Elle verse au soutien de sa demande un procès-verbal de saisie conservatoire de créances délivré par Maître [M] [L], huissier de justice, le 27 janvier 2022 à la SCP [U] [O], [G] [Z] et [T] [A], notaires associés d’une société civile professionnelle titulaire d’un office notarial situé [Adresse 4]).
L’acte délivré fait sommation à l’office notarial de lui faire connaître les créances qu’il détient pour le compte de M. [E] et précise que Maître [G] [Z], notaire, lui a déclaré en réponse : « Je dispose des fonds constitutifs du solde du prix de vente, je prends acte de la saisie formulée entre mes mains. Non juge du fond, je me conformerai à la décision à intervenir. Requis de signer cette déclaration : a satisfait sur l’original. Ces créances étant saisies, je vous rappelle qu’il vous est fait défense de disposer des sommes réclamées, dans la limite de ce que vous devez au débiteur. »

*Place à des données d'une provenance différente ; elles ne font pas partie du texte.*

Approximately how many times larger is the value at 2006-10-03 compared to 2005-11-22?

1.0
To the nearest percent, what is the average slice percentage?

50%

La société Espaces Conseils ne produit cependant pas de façon contradictoire l’ordonnance du juge de l’exécution l’autorisant à procéder à la saisie conservatoire et ne met pas le tribunal en mesure de vérifier le bien-fondé de cette saisie. Elle ne produit pas non plus un justificatif établi par l’office notarial quant à la réalisation effective de cette saisie.
Elle sera par conséquent déboutée de sa demande de rendre définitive et exécutoire la saisie conservatoire réalisée le 27 janvier 2022.
Sur la demande de paiement de dommages et intérêts pour résistance abusive
L’article 1231-1 du code civil dispose que le débiteur est condamné, s’il y a lieu, au paiement de dommages et intérêts soit à raison de l’inexécution de l’obligation, soit à raison du retard dans l’exécution, s’il ne justifie pas que l’exécution a été empêchée par la force majeure.
La société Espaces Conseils sollicite la condamnation de M. [E] à lui payer la somme de 16.875 euros correspondant à la moitié de l’indemnité forfaitaire dont aurait été redevable M. [E] au titre de la résolution anticipée du contrat de location d’un emplacement publicitaire.
Aux termes du protocole transactionnel signé le 12 janvier 2022, la société Espaces Conseils a cependant accepté de percevoir la somme de 30.000 euros en tant que « somme totale, forfaitaire et non réductible, valant ‘solde de tout compte’ » au titre de la résiliation du contrat de location. Elle ne peut donc pas prétendre au paiement d’une somme supplémentaire en application de ce contrat.
En revanche, le refus de M. [E] de respecter les termes du protocole transactionnel a contraint la société Espaces Conseils d’agir en justice afin de défendre ses droits et a prolongé significativement le délai d’exécution du protocole transactionnel.
M. [E] sera par conséquent condamné à lui payer la somme de 3.000 euros à titre de dommages et intérêts pour le non-respect des termes de l’accord transactionnel.
Sur les demandes accessoires
Partie perdante au procès, M. [E] sera condamné aux dépens et à payer à la société Espaces Conseils la somme de 3.500 euros en application de l’article 700 du code de procédure civile.
Aucune circonstance ne commande d’écarter l’exécution provisoire de la présente décision.
Le tribunal, statuant après débats publics, par jugement contradictoire rendu en premier ressort:
CONDAMNE M. [F] [N] [E] à payer à la SAS Espaces Conseils la somme de 30.000 euros au titre de l’accord transactionnel signé le 12 janvier 2022, assortie d’intérêts au taux légal à compter du 3 février 2022 ;
CONDAMNE M. [F] [N] [E] à payer à la SAS Espaces Conseils la somme de 3.000 euros à titre de dommages et intérêts ;
CONDAMNE M. [F] [N] [E] à payer à la SAS Espaces Conseils la somme de 3.500 euros sur le fondement de l’article 700 du code de procédure civile ;
CONDAMNE M. [F] [N] [E] aux dépens de la présente instance ;
DEBOUTE les parties de toute autre demande ;
RAPPELLE que la présente décision est de droit exécutoire à titre provisoire.
Le présent jugement a été signé par le Président et le Greffier.